__HOW TO COMPLETE THIS TASK__:
Every line with "that" in it should be copied from the data.

[Transcribed page contents]
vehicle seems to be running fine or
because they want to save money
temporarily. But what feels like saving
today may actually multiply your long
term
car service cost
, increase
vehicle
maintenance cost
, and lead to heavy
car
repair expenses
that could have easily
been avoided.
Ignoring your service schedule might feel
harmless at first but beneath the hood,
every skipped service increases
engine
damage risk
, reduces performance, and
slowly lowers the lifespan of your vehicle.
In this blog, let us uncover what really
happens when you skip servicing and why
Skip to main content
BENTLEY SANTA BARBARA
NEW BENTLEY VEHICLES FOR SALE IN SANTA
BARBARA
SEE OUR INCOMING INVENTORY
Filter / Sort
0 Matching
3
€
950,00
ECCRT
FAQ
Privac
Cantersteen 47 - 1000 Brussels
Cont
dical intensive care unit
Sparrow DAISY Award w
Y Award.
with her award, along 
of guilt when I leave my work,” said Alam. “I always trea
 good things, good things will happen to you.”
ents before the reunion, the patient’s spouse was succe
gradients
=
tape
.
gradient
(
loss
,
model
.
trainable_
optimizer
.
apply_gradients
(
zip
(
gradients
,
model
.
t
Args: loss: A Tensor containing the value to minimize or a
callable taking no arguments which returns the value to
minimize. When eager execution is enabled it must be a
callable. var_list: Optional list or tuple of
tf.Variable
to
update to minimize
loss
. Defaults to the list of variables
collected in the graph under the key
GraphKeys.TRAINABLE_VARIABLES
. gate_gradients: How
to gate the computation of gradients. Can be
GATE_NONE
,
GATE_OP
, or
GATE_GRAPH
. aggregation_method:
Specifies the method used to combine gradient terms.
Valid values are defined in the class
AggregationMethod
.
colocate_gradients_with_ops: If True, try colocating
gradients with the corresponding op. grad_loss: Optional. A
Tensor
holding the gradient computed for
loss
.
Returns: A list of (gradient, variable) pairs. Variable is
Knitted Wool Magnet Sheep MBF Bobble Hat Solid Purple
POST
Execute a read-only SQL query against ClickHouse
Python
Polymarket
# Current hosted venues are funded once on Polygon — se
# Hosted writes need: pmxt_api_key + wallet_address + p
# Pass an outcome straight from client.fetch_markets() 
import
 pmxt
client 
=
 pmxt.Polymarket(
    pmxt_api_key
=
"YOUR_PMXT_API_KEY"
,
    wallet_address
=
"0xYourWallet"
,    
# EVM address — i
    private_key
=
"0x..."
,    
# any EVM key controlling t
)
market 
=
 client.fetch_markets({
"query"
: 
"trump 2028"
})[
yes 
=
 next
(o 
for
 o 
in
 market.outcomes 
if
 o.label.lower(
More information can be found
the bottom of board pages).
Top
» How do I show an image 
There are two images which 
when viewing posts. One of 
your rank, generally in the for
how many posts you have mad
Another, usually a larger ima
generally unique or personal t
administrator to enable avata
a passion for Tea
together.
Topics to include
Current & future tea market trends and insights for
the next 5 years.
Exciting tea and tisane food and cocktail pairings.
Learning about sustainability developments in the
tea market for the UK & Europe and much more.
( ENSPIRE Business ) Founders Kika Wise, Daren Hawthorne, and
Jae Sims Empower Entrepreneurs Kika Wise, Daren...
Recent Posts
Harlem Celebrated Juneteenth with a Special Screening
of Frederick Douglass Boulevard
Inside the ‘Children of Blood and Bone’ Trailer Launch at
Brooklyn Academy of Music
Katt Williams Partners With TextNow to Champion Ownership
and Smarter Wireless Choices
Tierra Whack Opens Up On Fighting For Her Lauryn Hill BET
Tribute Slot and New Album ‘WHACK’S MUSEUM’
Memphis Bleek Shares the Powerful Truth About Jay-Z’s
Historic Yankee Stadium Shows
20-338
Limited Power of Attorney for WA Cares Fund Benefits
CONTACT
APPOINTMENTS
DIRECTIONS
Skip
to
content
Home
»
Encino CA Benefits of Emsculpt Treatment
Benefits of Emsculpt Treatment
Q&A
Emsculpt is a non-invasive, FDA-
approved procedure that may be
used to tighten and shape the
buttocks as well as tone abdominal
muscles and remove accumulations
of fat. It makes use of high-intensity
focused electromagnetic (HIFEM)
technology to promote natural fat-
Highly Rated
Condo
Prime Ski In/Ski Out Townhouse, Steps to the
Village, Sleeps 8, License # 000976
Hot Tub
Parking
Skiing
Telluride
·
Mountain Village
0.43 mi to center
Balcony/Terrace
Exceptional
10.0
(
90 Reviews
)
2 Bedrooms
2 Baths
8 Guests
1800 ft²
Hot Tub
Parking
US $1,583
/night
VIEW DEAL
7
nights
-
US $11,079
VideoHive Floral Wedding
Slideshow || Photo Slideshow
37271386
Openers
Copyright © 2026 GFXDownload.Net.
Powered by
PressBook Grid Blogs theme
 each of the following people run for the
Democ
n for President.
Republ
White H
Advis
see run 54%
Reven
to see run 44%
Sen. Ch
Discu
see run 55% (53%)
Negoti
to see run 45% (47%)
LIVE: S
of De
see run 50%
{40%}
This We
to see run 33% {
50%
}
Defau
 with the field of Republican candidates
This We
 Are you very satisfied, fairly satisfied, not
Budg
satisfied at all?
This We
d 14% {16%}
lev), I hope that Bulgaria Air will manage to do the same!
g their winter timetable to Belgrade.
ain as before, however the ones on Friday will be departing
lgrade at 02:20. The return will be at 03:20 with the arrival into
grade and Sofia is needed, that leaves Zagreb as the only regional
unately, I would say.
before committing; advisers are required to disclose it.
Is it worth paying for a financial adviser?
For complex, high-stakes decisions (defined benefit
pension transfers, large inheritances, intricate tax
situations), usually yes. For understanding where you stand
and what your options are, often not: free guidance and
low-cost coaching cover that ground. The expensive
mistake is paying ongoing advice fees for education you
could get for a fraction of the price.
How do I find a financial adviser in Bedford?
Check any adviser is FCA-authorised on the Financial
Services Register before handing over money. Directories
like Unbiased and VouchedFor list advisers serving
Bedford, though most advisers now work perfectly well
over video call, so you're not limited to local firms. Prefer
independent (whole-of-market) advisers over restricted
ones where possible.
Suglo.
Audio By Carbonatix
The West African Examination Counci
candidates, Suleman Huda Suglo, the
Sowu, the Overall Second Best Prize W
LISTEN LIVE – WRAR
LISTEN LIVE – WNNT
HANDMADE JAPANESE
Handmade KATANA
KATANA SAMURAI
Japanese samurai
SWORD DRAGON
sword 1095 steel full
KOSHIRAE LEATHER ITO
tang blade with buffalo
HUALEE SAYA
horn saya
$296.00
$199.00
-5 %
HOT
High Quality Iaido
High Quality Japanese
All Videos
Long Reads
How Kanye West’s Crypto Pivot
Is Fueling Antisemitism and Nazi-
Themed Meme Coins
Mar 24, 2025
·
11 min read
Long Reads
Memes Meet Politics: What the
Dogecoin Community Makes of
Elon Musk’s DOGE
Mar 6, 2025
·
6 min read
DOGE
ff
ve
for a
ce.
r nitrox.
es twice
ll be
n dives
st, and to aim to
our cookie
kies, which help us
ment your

__ANSWER AREA__:
that could have easily
approved procedure that may be
lev), I hope that Bulgaria Air will manage to do the same!
grade and Sofia is needed, that leaves Zagreb as the only regional
low-cost coaching cover that ground. The expensive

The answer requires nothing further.